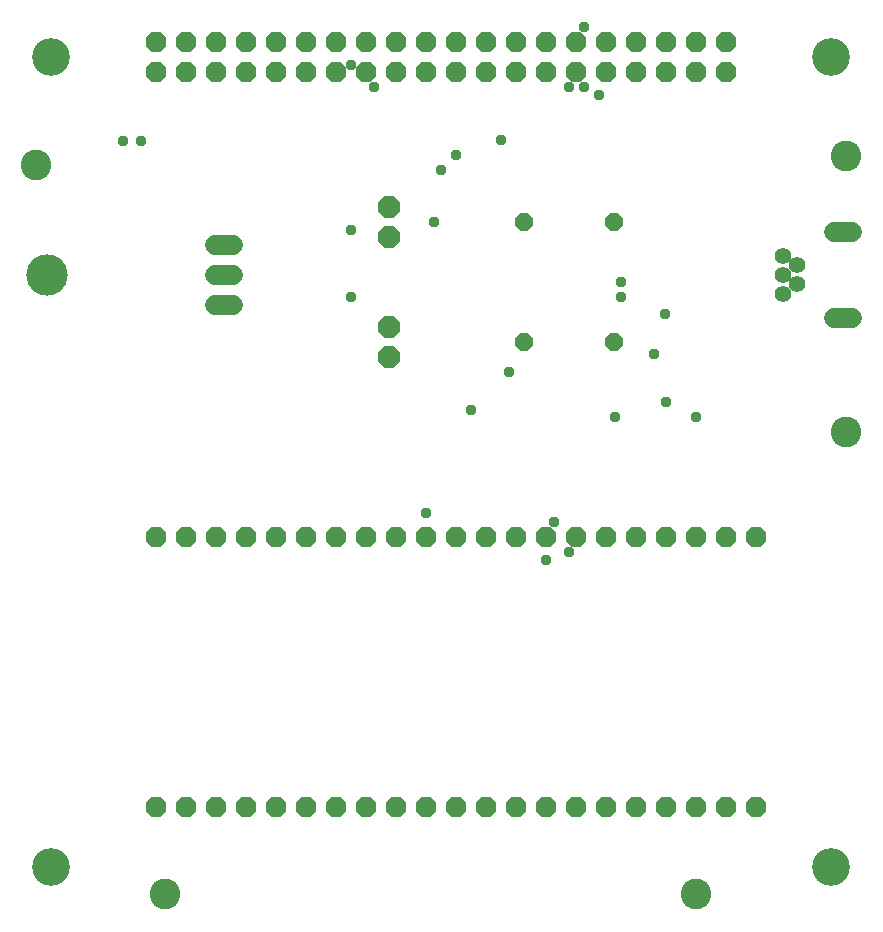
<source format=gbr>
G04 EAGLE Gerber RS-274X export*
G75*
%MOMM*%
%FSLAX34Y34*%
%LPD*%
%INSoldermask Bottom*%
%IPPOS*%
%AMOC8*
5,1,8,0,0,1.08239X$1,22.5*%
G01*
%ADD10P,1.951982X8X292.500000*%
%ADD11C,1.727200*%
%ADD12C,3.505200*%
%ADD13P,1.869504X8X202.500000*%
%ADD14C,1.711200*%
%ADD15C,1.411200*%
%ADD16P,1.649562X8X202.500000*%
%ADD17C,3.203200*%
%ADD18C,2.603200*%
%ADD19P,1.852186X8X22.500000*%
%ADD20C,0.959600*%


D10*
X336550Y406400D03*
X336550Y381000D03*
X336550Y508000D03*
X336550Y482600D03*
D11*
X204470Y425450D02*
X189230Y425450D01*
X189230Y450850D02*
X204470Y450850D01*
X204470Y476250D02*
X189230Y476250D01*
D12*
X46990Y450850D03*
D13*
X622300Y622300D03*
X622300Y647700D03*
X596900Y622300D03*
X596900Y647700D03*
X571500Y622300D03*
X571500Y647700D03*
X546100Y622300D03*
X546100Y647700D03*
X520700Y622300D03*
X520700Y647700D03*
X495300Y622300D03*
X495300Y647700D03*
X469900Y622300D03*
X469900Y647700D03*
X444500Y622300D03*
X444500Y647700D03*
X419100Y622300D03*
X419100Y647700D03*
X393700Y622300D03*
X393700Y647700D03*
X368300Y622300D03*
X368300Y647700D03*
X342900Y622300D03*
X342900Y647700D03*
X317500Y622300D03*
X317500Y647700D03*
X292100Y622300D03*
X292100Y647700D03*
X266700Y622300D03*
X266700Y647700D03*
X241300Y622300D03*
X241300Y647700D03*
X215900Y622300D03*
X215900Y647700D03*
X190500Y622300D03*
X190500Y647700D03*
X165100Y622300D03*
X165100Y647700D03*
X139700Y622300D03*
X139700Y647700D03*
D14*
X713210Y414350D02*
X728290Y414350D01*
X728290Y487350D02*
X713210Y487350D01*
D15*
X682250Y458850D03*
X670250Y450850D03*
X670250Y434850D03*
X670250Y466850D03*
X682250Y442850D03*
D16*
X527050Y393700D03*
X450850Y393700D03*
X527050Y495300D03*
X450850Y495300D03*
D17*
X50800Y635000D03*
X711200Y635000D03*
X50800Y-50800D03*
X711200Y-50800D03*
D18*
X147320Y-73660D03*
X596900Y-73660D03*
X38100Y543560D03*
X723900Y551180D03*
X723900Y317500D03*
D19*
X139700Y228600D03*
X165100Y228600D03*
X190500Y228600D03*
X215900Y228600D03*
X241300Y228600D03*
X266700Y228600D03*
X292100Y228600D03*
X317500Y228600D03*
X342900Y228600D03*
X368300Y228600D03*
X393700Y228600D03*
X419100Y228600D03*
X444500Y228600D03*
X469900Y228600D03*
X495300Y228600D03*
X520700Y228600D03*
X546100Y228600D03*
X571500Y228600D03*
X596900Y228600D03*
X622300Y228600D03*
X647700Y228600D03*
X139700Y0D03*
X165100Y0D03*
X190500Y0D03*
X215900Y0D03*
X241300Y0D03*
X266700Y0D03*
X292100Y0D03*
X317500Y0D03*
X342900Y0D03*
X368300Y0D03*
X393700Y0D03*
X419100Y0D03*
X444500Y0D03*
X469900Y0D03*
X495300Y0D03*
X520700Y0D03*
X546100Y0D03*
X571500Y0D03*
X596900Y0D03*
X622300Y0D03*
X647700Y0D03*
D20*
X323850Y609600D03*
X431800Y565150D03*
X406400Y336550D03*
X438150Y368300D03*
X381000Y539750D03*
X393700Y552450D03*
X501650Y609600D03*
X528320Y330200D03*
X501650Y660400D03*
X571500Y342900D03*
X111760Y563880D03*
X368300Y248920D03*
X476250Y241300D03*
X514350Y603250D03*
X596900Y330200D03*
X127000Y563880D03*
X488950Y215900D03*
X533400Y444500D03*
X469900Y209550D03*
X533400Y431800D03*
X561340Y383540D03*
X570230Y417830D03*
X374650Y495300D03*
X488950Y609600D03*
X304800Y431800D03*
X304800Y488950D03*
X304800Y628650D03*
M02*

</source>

•••

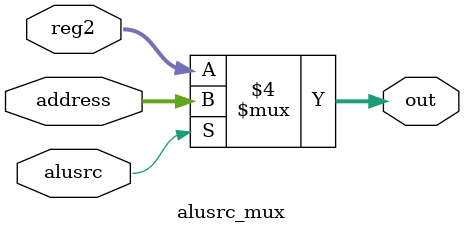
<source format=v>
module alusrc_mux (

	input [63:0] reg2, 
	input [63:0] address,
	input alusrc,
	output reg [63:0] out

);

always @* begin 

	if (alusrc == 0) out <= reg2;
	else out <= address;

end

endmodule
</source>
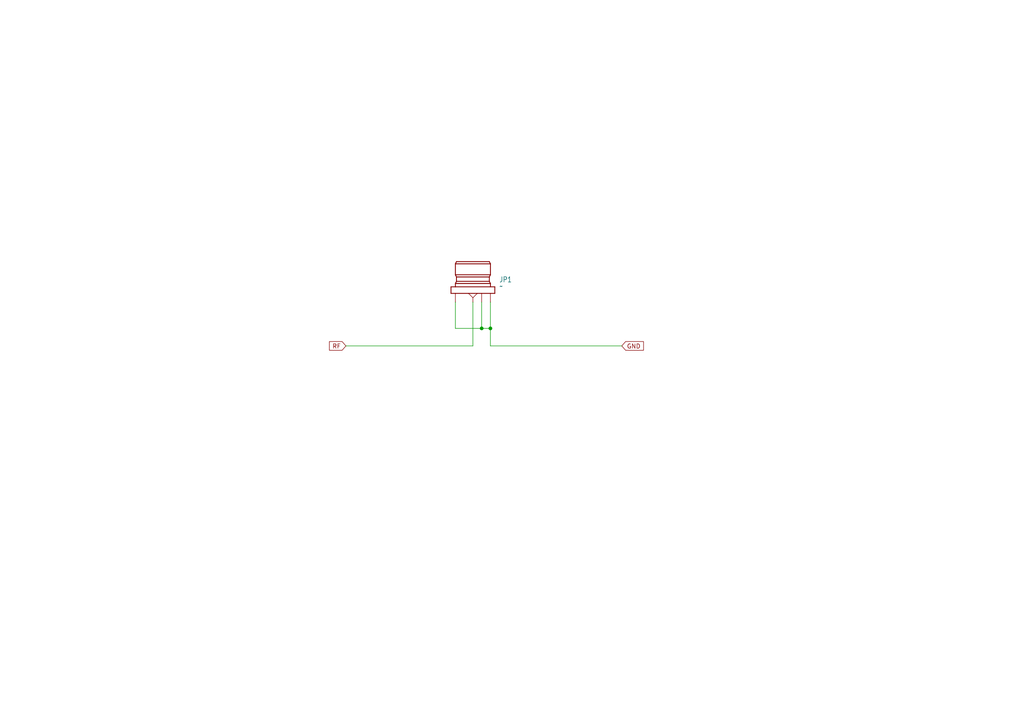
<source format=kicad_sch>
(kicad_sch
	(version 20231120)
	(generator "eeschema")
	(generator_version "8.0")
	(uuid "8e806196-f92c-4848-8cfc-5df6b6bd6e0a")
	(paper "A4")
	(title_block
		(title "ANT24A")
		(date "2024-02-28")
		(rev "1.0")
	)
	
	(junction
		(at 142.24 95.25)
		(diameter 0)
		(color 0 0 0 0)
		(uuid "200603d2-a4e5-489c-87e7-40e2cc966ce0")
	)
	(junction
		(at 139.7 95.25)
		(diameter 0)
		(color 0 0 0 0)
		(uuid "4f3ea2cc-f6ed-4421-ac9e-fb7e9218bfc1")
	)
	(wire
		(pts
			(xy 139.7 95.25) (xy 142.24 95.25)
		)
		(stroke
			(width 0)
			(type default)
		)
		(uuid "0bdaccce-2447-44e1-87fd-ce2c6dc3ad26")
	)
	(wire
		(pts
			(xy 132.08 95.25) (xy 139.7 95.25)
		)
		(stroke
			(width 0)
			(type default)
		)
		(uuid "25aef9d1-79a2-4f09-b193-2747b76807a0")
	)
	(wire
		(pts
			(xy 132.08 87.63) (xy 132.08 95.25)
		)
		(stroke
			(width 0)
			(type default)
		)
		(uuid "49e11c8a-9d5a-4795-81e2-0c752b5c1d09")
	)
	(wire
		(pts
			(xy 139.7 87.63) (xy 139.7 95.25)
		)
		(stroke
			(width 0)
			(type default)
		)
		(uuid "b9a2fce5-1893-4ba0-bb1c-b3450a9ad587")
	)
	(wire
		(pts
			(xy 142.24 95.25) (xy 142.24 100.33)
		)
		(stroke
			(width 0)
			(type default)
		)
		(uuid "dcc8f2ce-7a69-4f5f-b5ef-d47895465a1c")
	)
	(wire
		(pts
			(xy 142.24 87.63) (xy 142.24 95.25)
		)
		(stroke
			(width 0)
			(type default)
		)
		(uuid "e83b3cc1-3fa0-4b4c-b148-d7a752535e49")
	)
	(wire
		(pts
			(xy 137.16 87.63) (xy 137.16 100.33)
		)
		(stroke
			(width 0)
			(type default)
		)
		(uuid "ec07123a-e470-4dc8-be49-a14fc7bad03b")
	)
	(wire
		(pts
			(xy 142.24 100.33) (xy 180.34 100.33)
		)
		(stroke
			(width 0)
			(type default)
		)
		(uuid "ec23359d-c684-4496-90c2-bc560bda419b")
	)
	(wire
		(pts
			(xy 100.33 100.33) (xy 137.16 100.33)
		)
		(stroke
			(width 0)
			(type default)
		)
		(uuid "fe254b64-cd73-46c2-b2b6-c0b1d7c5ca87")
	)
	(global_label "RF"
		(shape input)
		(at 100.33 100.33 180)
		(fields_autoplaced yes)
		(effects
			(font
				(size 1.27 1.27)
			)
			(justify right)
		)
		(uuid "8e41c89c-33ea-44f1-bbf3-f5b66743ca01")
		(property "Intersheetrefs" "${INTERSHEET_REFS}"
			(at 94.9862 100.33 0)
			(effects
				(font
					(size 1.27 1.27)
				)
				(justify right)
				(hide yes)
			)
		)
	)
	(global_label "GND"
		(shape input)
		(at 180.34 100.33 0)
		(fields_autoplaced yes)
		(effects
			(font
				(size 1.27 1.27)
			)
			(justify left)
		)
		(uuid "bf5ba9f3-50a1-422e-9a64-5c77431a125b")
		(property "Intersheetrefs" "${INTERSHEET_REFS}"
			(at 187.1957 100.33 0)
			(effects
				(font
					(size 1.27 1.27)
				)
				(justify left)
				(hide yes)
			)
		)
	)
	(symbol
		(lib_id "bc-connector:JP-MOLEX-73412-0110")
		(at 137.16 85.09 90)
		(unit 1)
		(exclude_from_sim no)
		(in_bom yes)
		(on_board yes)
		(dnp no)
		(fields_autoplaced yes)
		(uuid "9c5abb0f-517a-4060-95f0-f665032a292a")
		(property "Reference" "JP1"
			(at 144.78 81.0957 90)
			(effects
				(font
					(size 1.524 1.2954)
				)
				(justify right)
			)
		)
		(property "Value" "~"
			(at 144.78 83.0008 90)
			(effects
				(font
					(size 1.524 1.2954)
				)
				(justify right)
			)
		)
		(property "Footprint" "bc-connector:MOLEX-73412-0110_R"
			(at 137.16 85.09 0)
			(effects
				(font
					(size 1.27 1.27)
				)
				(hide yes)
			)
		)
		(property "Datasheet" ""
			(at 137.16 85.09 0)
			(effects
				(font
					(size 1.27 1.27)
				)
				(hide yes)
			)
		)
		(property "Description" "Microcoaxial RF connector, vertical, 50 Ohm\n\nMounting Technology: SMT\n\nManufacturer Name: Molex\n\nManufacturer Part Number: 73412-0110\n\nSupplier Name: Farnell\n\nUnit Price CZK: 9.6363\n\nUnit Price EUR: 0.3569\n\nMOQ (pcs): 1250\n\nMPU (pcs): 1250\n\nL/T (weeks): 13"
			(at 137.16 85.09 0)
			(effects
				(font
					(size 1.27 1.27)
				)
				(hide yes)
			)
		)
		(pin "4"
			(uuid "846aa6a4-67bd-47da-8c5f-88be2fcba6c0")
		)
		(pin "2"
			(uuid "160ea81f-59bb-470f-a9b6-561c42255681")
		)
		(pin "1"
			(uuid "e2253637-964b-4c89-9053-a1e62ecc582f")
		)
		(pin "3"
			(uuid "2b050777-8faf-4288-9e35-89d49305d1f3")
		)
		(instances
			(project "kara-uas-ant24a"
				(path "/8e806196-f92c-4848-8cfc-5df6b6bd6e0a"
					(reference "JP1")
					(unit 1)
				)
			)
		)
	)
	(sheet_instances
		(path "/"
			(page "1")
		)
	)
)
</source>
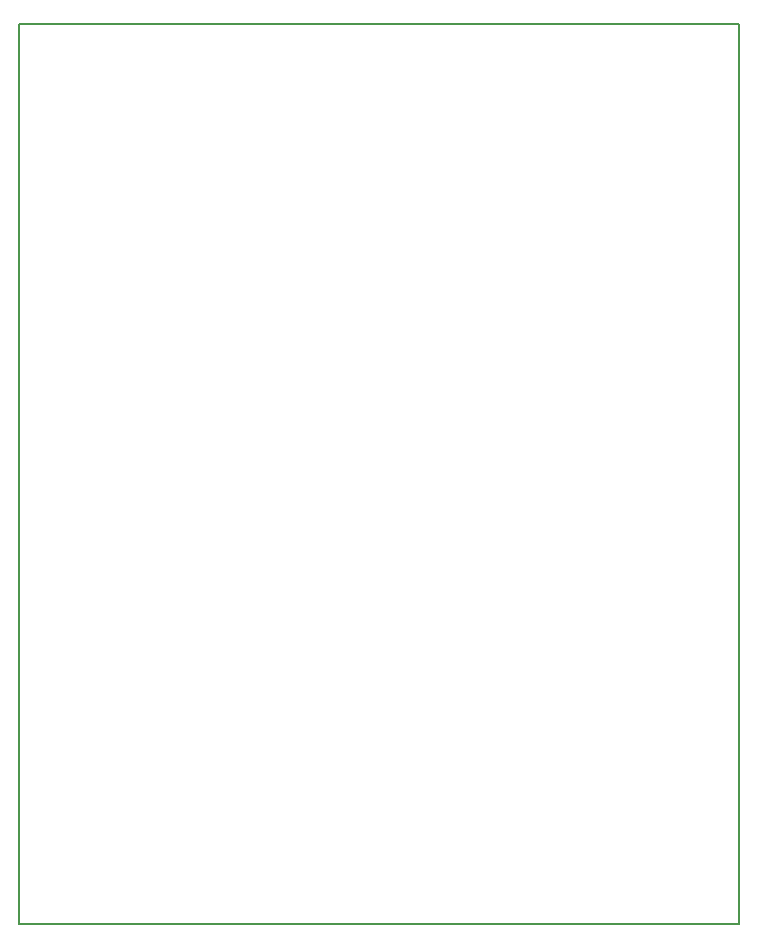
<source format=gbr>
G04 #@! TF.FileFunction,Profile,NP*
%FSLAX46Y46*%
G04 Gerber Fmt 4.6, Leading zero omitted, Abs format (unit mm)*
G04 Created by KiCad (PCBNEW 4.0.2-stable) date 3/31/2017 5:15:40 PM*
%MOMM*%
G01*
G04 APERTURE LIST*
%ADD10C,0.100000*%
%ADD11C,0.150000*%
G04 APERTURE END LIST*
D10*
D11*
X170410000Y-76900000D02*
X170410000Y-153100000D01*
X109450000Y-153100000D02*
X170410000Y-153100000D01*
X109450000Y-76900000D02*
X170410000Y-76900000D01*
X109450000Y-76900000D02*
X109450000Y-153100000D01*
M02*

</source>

•••

Problem details: Proceeding from the line containing "X241300Y228600D03*" through the line containing "X368300Y248920D03*", transcribe the lines above exactly, both end lines included.

Answer to this task:
X241300Y228600D03*
X266700Y228600D03*
X292100Y228600D03*
X317500Y228600D03*
X342900Y228600D03*
X368300Y228600D03*
X393700Y228600D03*
X419100Y228600D03*
X444500Y228600D03*
X469900Y228600D03*
X495300Y228600D03*
X520700Y228600D03*
X546100Y228600D03*
X571500Y228600D03*
X596900Y228600D03*
X622300Y228600D03*
X647700Y228600D03*
X139700Y0D03*
X165100Y0D03*
X190500Y0D03*
X215900Y0D03*
X241300Y0D03*
X266700Y0D03*
X292100Y0D03*
X317500Y0D03*
X342900Y0D03*
X368300Y0D03*
X393700Y0D03*
X419100Y0D03*
X444500Y0D03*
X469900Y0D03*
X495300Y0D03*
X520700Y0D03*
X546100Y0D03*
X571500Y0D03*
X596900Y0D03*
X622300Y0D03*
X647700Y0D03*
D20*
X323850Y609600D03*
X431800Y565150D03*
X406400Y336550D03*
X438150Y368300D03*
X381000Y539750D03*
X393700Y552450D03*
X501650Y609600D03*
X528320Y330200D03*
X501650Y660400D03*
X571500Y342900D03*
X111760Y563880D03*
X368300Y248920D03*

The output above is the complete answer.